>>>
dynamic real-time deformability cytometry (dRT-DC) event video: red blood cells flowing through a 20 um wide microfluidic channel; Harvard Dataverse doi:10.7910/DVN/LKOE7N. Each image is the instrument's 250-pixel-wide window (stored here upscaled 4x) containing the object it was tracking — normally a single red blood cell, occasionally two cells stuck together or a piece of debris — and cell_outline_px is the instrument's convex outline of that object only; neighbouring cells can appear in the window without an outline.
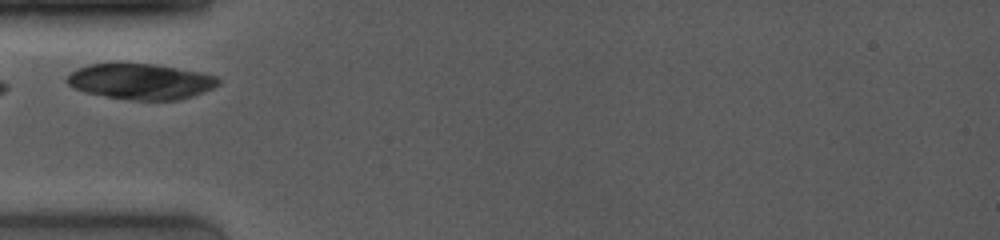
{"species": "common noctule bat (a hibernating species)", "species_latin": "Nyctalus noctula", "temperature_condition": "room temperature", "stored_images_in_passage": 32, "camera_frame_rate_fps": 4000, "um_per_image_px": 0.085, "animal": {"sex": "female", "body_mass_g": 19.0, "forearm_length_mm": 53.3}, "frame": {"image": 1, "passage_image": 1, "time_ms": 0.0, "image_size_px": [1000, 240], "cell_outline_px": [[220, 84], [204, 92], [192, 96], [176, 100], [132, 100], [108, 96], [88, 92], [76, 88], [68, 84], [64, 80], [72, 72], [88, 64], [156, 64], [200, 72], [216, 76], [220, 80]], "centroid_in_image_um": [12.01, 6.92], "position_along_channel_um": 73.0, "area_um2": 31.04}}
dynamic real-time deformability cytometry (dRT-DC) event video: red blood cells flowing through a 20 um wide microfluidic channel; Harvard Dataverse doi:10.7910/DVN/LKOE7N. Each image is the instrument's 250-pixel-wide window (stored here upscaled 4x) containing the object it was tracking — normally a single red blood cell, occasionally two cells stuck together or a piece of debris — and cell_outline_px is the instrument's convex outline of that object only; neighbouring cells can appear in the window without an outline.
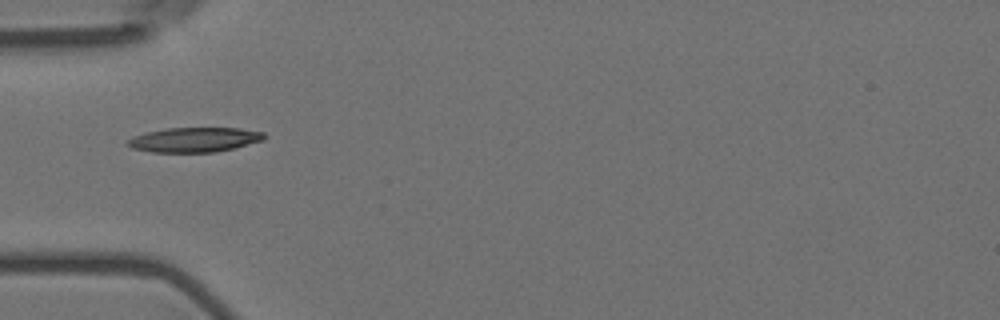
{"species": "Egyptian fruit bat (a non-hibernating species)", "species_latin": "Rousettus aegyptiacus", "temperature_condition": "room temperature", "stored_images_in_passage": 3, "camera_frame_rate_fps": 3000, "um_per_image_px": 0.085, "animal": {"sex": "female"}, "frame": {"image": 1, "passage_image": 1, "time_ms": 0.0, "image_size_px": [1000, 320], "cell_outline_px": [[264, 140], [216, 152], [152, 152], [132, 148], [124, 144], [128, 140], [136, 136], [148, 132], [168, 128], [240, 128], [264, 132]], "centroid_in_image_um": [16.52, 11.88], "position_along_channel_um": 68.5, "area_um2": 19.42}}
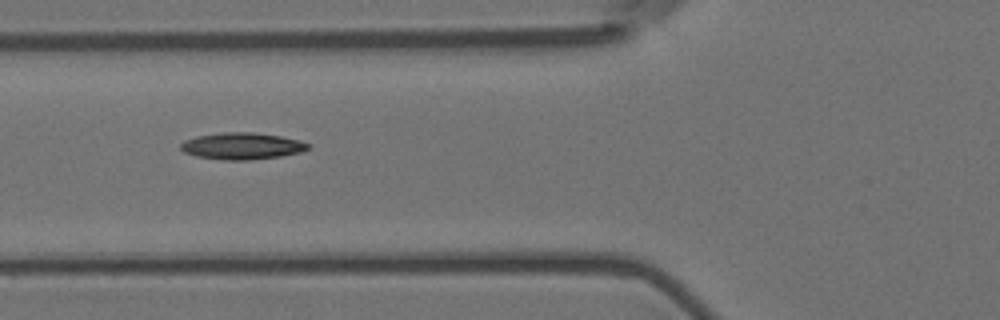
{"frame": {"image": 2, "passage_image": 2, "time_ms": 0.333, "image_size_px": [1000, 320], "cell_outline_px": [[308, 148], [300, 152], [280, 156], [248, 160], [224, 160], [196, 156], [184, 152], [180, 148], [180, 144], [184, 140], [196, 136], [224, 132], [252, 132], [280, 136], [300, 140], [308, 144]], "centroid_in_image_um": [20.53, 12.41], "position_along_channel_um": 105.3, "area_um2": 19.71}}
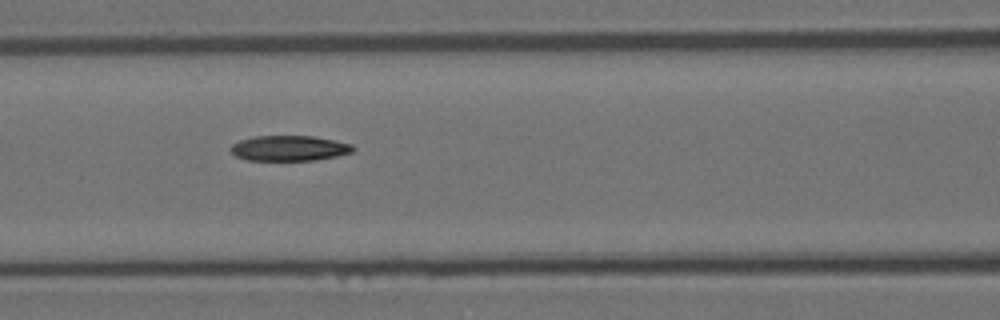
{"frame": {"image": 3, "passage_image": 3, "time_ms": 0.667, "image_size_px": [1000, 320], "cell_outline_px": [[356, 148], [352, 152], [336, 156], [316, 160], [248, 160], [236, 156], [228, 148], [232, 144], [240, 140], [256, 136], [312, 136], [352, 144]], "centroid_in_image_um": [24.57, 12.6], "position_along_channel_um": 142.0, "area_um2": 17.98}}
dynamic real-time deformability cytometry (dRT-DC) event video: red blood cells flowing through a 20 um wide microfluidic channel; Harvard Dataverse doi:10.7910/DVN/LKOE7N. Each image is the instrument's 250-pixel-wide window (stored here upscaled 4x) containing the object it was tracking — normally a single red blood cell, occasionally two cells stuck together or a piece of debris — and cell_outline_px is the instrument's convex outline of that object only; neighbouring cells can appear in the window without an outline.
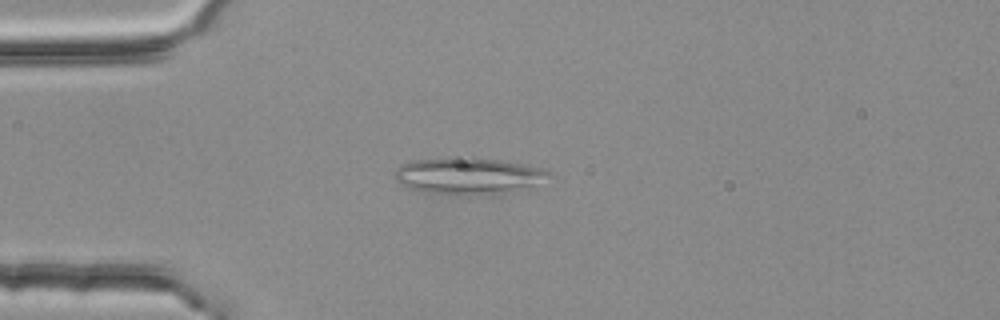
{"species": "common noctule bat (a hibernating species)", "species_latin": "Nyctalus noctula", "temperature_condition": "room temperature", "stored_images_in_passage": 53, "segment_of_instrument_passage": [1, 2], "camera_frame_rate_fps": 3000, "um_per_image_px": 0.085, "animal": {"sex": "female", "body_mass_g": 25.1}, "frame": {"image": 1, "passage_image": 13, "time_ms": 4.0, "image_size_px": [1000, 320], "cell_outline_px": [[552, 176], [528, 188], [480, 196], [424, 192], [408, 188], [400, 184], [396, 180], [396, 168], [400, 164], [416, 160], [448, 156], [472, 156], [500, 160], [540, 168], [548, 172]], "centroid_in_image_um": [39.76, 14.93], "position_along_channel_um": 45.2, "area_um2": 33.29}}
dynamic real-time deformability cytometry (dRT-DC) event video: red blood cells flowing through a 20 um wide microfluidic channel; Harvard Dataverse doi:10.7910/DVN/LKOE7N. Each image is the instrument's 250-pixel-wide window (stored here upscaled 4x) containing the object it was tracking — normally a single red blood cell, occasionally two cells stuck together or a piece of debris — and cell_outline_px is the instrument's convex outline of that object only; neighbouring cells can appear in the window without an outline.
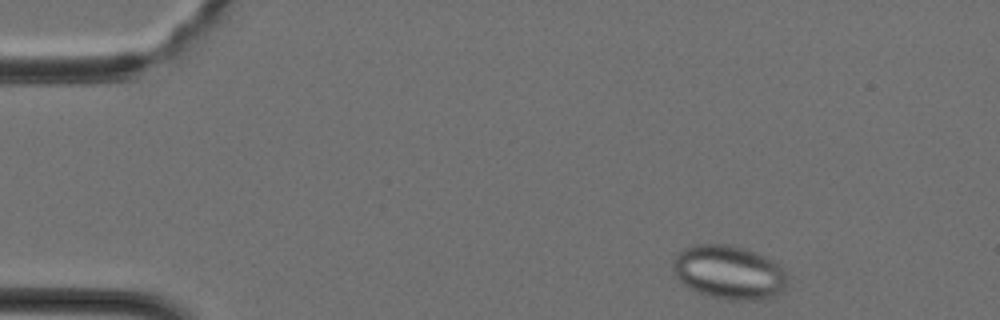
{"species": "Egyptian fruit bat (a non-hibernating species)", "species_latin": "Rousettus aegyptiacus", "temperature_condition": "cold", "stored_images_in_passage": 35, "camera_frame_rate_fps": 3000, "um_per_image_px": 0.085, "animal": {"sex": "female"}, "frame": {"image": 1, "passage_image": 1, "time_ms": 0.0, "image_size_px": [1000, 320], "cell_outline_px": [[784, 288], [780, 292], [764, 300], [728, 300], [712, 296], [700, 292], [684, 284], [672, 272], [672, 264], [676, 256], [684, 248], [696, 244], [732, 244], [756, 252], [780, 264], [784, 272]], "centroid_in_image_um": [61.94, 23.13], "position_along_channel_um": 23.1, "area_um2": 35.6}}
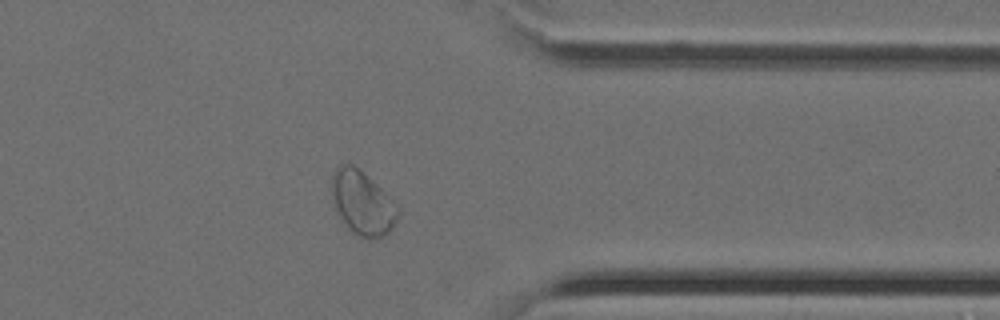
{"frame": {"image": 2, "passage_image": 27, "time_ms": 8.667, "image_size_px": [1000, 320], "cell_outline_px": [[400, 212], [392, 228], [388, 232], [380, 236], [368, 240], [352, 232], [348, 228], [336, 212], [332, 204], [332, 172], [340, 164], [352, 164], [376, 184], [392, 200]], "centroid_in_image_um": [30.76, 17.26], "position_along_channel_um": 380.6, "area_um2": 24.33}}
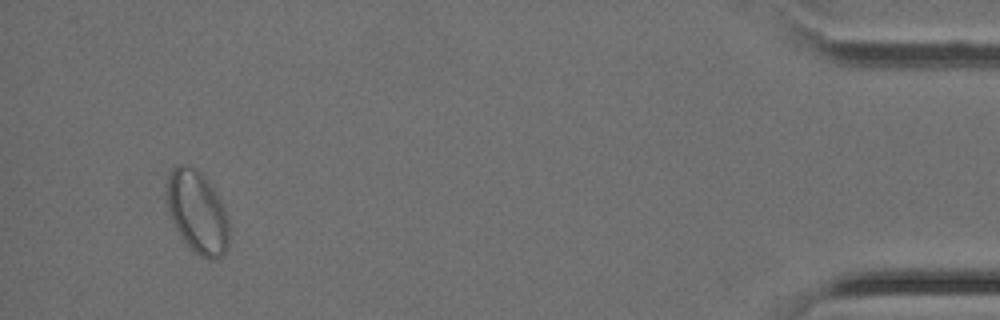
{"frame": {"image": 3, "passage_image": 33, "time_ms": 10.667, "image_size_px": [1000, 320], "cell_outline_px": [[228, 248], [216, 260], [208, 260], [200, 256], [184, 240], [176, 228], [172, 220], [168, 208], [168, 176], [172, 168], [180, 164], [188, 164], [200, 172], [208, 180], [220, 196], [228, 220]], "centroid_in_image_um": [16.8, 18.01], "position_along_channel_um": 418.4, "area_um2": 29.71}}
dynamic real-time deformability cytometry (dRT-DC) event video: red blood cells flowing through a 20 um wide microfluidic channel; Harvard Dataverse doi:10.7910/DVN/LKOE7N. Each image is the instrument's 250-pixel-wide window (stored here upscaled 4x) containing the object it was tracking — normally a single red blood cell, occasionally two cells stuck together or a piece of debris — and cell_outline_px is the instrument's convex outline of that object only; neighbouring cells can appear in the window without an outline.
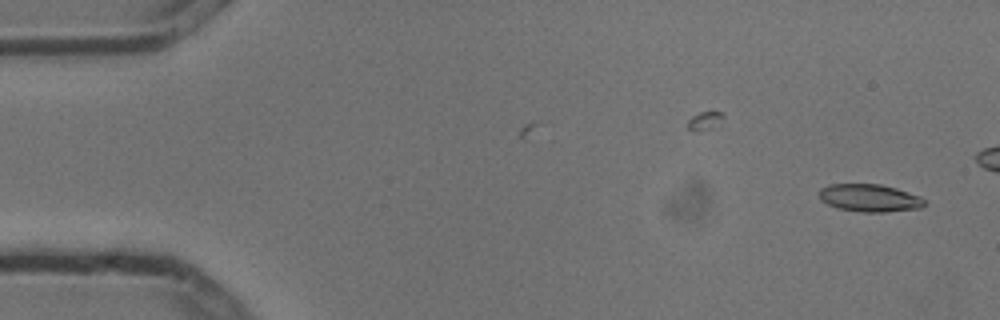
<<<
DESCRIPTION OF THE TASK - Leave every image out, and retype the material exactly.

EXERCISE ANSWER -
dynamic real-time deformability cytometry (dRT-DC) event video: red blood cells flowing through a 20 um wide microfluidic channel; Harvard Dataverse doi:10.7910/DVN/LKOE7N. Each image is the instrument's 250-pixel-wide window (stored here upscaled 4x) containing the object it was tracking — normally a single red blood cell, occasionally two cells stuck together or a piece of debris — and cell_outline_px is the instrument's convex outline of that object only; neighbouring cells can appear in the window without an outline.
{"species": "common noctule bat (a hibernating species)", "species_latin": "Nyctalus noctula", "temperature_condition": "room temperature", "stored_images_in_passage": 32, "camera_frame_rate_fps": 4000, "um_per_image_px": 0.085, "animal": {"sex": "female", "body_mass_g": 19.0, "forearm_length_mm": 53.3}, "frame": {"image": 1, "passage_image": 1, "time_ms": 0.0, "image_size_px": [1000, 240], "cell_outline_px": [[220, 84], [204, 92], [192, 96], [176, 100], [132, 100], [108, 96], [88, 92], [76, 88], [68, 84], [64, 80], [72, 72], [88, 64], [156, 64], [200, 72], [216, 76], [220, 80]], "centroid_in_image_um": [12.01, 6.92], "position_along_channel_um": 73.0, "area_um2": 31.04}}
dynamic real-time deformability cytometry (dRT-DC) event video: red blood cells flowing through a 20 um wide microfluidic channel; Harvard Dataverse doi:10.7910/DVN/LKOE7N. Each image is the instrument's 250-pixel-wide window (stored here upscaled 4x) containing the object it was tracking — normally a single red blood cell, occasionally two cells stuck together or a piece of debris — and cell_outline_px is the instrument's convex outline of that object only; neighbouring cells can appear in the window without an outline.
{"species": "Egyptian fruit bat (a non-hibernating species)", "species_latin": "Rousettus aegyptiacus", "temperature_condition": "room temperature", "stored_images_in_passage": 3, "camera_frame_rate_fps": 3000, "um_per_image_px": 0.085, "animal": {"sex": "female"}, "frame": {"image": 1, "passage_image": 1, "time_ms": 0.0, "image_size_px": [1000, 320], "cell_outline_px": [[264, 140], [216, 152], [152, 152], [132, 148], [124, 144], [128, 140], [136, 136], [148, 132], [168, 128], [240, 128], [264, 132]], "centroid_in_image_um": [16.52, 11.88], "position_along_channel_um": 68.5, "area_um2": 19.42}}
{"frame": {"image": 2, "passage_image": 2, "time_ms": 0.333, "image_size_px": [1000, 320], "cell_outline_px": [[308, 148], [300, 152], [280, 156], [248, 160], [224, 160], [196, 156], [184, 152], [180, 148], [180, 144], [184, 140], [196, 136], [224, 132], [252, 132], [280, 136], [300, 140], [308, 144]], "centroid_in_image_um": [20.53, 12.41], "position_along_channel_um": 105.3, "area_um2": 19.71}}
{"frame": {"image": 3, "passage_image": 3, "time_ms": 0.667, "image_size_px": [1000, 320], "cell_outline_px": [[356, 148], [352, 152], [336, 156], [316, 160], [248, 160], [236, 156], [228, 148], [232, 144], [240, 140], [256, 136], [312, 136], [352, 144]], "centroid_in_image_um": [24.57, 12.6], "position_along_channel_um": 142.0, "area_um2": 17.98}}
dynamic real-time deformability cytometry (dRT-DC) event video: red blood cells flowing through a 20 um wide microfluidic channel; Harvard Dataverse doi:10.7910/DVN/LKOE7N. Each image is the instrument's 250-pixel-wide window (stored here upscaled 4x) containing the object it was tracking — normally a single red blood cell, occasionally two cells stuck together or a piece of debris — and cell_outline_px is the instrument's convex outline of that object only; neighbouring cells can appear in the window without an outline.
{"species": "common noctule bat (a hibernating species)", "species_latin": "Nyctalus noctula", "temperature_condition": "room temperature", "stored_images_in_passage": 53, "segment_of_instrument_passage": [1, 2], "camera_frame_rate_fps": 3000, "um_per_image_px": 0.085, "animal": {"sex": "female", "body_mass_g": 25.1}, "frame": {"image": 1, "passage_image": 13, "time_ms": 4.0, "image_size_px": [1000, 320], "cell_outline_px": [[552, 176], [528, 188], [480, 196], [424, 192], [408, 188], [400, 184], [396, 180], [396, 168], [400, 164], [416, 160], [448, 156], [472, 156], [500, 160], [540, 168], [548, 172]], "centroid_in_image_um": [39.76, 14.93], "position_along_channel_um": 45.2, "area_um2": 33.29}}
dynamic real-time deformability cytometry (dRT-DC) event video: red blood cells flowing through a 20 um wide microfluidic channel; Harvard Dataverse doi:10.7910/DVN/LKOE7N. Each image is the instrument's 250-pixel-wide window (stored here upscaled 4x) containing the object it was tracking — normally a single red blood cell, occasionally two cells stuck together or a piece of debris — and cell_outline_px is the instrument's convex outline of that object only; neighbouring cells can appear in the window without an outline.
{"species": "Egyptian fruit bat (a non-hibernating species)", "species_latin": "Rousettus aegyptiacus", "temperature_condition": "cold", "stored_images_in_passage": 35, "camera_frame_rate_fps": 3000, "um_per_image_px": 0.085, "animal": {"sex": "female"}, "frame": {"image": 1, "passage_image": 1, "time_ms": 0.0, "image_size_px": [1000, 320], "cell_outline_px": [[784, 288], [780, 292], [764, 300], [728, 300], [712, 296], [700, 292], [684, 284], [672, 272], [672, 264], [676, 256], [684, 248], [696, 244], [732, 244], [756, 252], [780, 264], [784, 272]], "centroid_in_image_um": [61.94, 23.13], "position_along_channel_um": 23.1, "area_um2": 35.6}}
{"frame": {"image": 2, "passage_image": 27, "time_ms": 8.667, "image_size_px": [1000, 320], "cell_outline_px": [[400, 212], [392, 228], [388, 232], [380, 236], [368, 240], [352, 232], [348, 228], [336, 212], [332, 204], [332, 172], [340, 164], [352, 164], [376, 184], [392, 200]], "centroid_in_image_um": [30.76, 17.26], "position_along_channel_um": 380.6, "area_um2": 24.33}}
{"frame": {"image": 3, "passage_image": 33, "time_ms": 10.667, "image_size_px": [1000, 320], "cell_outline_px": [[228, 248], [216, 260], [208, 260], [200, 256], [184, 240], [176, 228], [172, 220], [168, 208], [168, 176], [172, 168], [180, 164], [188, 164], [200, 172], [208, 180], [220, 196], [228, 220]], "centroid_in_image_um": [16.8, 18.01], "position_along_channel_um": 418.4, "area_um2": 29.71}}
dynamic real-time deformability cytometry (dRT-DC) event video: red blood cells flowing through a 20 um wide microfluidic channel; Harvard Dataverse doi:10.7910/DVN/LKOE7N. Each image is the instrument's 250-pixel-wide window (stored here upscaled 4x) containing the object it was tracking — normally a single red blood cell, occasionally two cells stuck together or a piece of debris — and cell_outline_px is the instrument's convex outline of that object only; neighbouring cells can appear in the window without an outline.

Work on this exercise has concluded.